John Moxon, business development director at Clegg Food Projects, has seen a ‘dam burst’ with an influx of new work coming into the sector post-recession. Here he tells us the reasons why and talks about how the food building industry has changed.
The sector in which we operate – design, engineering and construction for the food manufacturing industry – has seen some big changes in the last six years. Representing more than 18 per cent of manufacturing turnover and employment, the food and drink industry is a core element of the UK manufacturing economy.
Through the recent recession, according to government figures it was the sector that reduced its output the least and has returned to pre-recession output levels the fastest. Since this time, there has been a dam burst in investment towards factory expansion and building services as confidence has grown.

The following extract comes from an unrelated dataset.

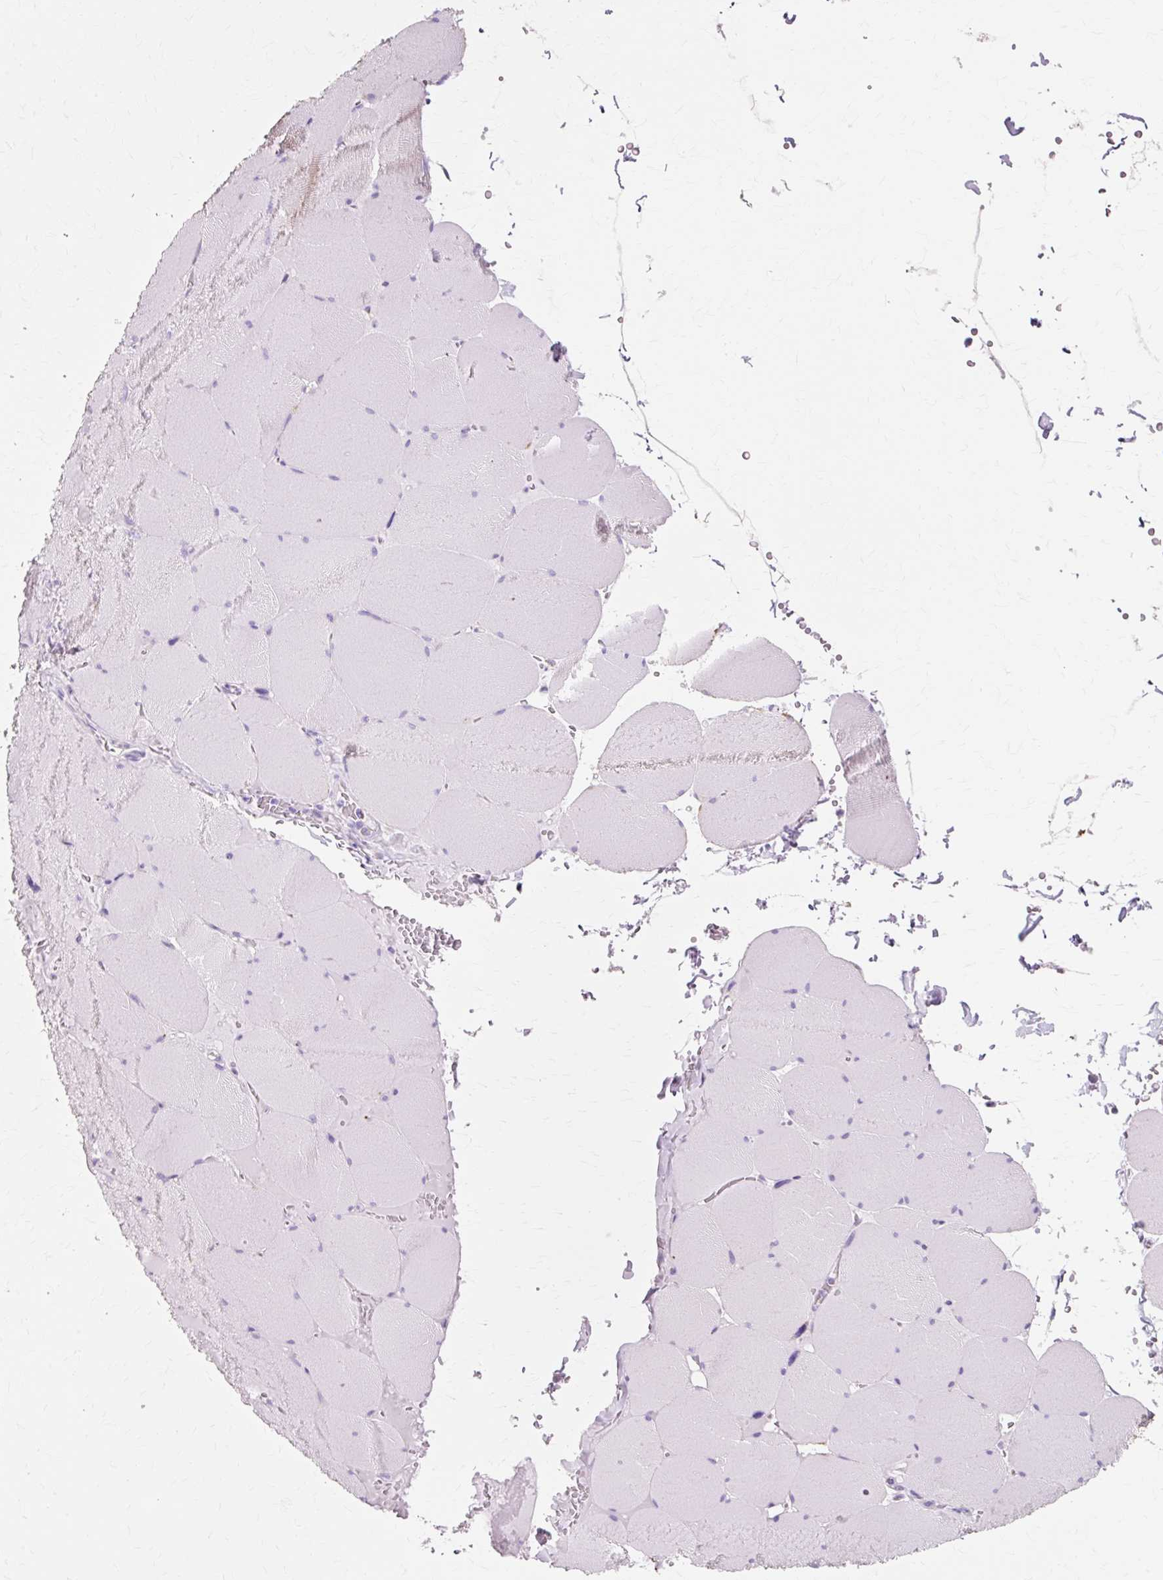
{"staining": {"intensity": "moderate", "quantity": "25%-75%", "location": "cytoplasmic/membranous"}, "tissue": "skeletal muscle", "cell_type": "Myocytes", "image_type": "normal", "snomed": [{"axis": "morphology", "description": "Normal tissue, NOS"}, {"axis": "topography", "description": "Skeletal muscle"}, {"axis": "topography", "description": "Head-Neck"}], "caption": "Skeletal muscle stained with DAB immunohistochemistry (IHC) exhibits medium levels of moderate cytoplasmic/membranous expression in about 25%-75% of myocytes.", "gene": "ATP5PO", "patient": {"sex": "male", "age": 66}}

The amount of expansion work being done across the UK’s factories in the food industry has increased significantly over the last 18 months. Compared to how the food and drink manufacturing industry was functioning pre-recession, its needs have now altered drastically.

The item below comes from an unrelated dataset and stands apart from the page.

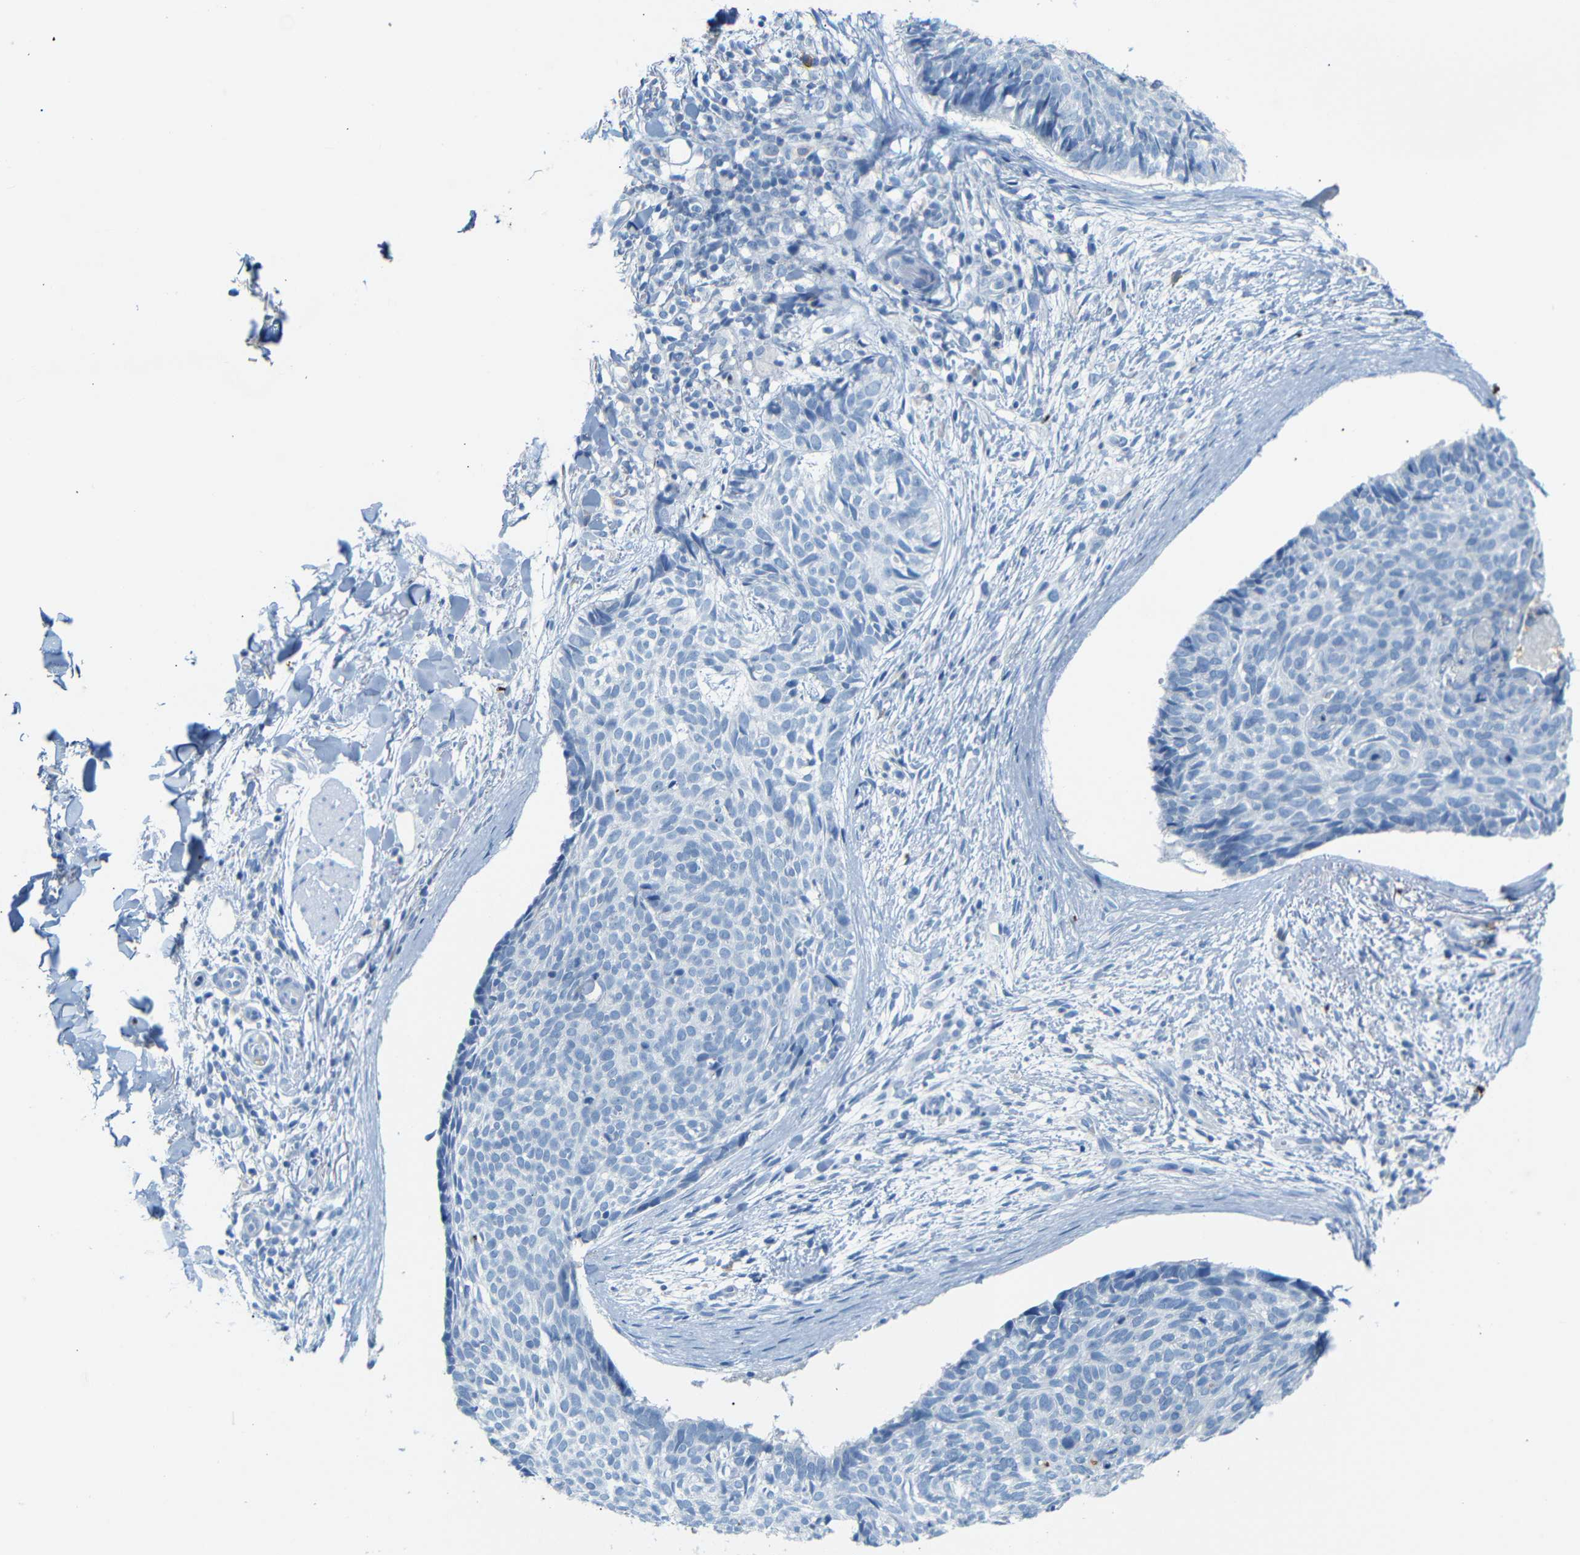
{"staining": {"intensity": "negative", "quantity": "none", "location": "none"}, "tissue": "skin cancer", "cell_type": "Tumor cells", "image_type": "cancer", "snomed": [{"axis": "morphology", "description": "Normal tissue, NOS"}, {"axis": "morphology", "description": "Basal cell carcinoma"}, {"axis": "topography", "description": "Skin"}], "caption": "Basal cell carcinoma (skin) was stained to show a protein in brown. There is no significant expression in tumor cells.", "gene": "FCRL1", "patient": {"sex": "female", "age": 56}}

To meet the demand for an emerging ready-meal seeking audience pre 2008, new factories were built regularly with production and output at an all-time high. Manufacturers required more space and advanced machinery to meet a rapidly snowballing need for packaged meals.
The industry appears to have now reached the capacity necessary for this significant increase in demand for prepared food.
Although the industry has been steadily recovering since 2008, it was not until mid-2013 that the sector saw a substantial increase in capital investment and growth – creating a ‘dam burst’ type effect. Manufacturers are again looking to invest to improve processes and outcomes in factories and be best in their industry. In particular within their existing manufacturing estate.
A crucial part of this development needs to be that production is maintained throughout the transition process. It is key to the food and drink manufacturing industry that output remains at peak levels throughout any building work.
If you take what is happening in the Midlands for example – an area where Clegg Food Projects serves a large client base – manufacturers are looking to invest in their already established sites. A pattern which is being replicated across the UK.
The demand for the extension and improvement of units has recently outstripped supply. This type of work creates more jobs and is a great opportunity for the food and drink sector to develop.
The future is unclear but looking forward to 2015 the peak in demand for capital investment has eased off and appears to be plateauing. Manufacturing is an important industry for the Midlands and I think the market will only continue to demand these types of services and investment going into 2015.
Clegg Food Projects provides design, engineering and construction expertise on creating processing and distribution facilities for the UK food and drink industry. It has more than 30 years’ of experience and has delivered £500 million worth of projects in the field.
Providing everything from new methodologies and manufacturing processes through to complete turnkey solutions – using its specialist team and extensive expertise .
“Tips for Food and Drink Industry Infrastructure Capital Investment”
1. Focus on products and processes first
It’s pretty obvious but as the food and drink products manufactured are the basis for the business then these need to be what the customer wants, any changes to the facilities need to reflect this. Start from the product then consider the process and finally design the structure and services to meet the needs of these.
2. Treat the building services and structure with equal importance as the process
Once the product and process design are right, whilst it may be the latter part of developing the project, give an equal amount of effort to the building and services, not just a last minute review. If possible re-visit the process to see if small changes that have no adverse impact could have a significant effect and benefit to the building.
3. Work with specialists with a proven track record
Whether it’s a multi-million pound new food facility, or you are looking to improve your existing manufacturing processes, it is important to involve a team of specialists who can help come up with the best solutions for your project.
It is always beneficial to get the technical know-how and engage with a third party, their experience of similar challenges you face can be invaluable.
4. Involve design and construction partners early and extract their practical knowledge
Partner with specialist construction companies at the very beginning of a project, ideally at the ideas stage when a new food or drink product is being developed.
By getting involved right at the start, the process runs so much more smoothly and you will have that continuity to discuss everything from feasibility – right through to design, planning and completion.
5. Create an open and collaborative working relationship
It is important to build up strong working relationships in the industry. We have worked on several projects doing repeat business.
We find that by building up a working relationship, we understand client products and processes and how they work, they in turn benefit from our ability to ask the pertinent questions. You can build a better trust with partners and achieve better results.
6. Accept that change of product or process will impact on capital projects, acknowledge and communicate the change to your delivery partners quickly
At the core of all projects are the products for your customers whose expectations are constantly changing. Acknowledge and accept the impact this may have on your plans and discuss them with the team straight away.
An early response and change can prevent costly project or operating impacts later. If the method is right, and the equipment is right, then your business will thrive.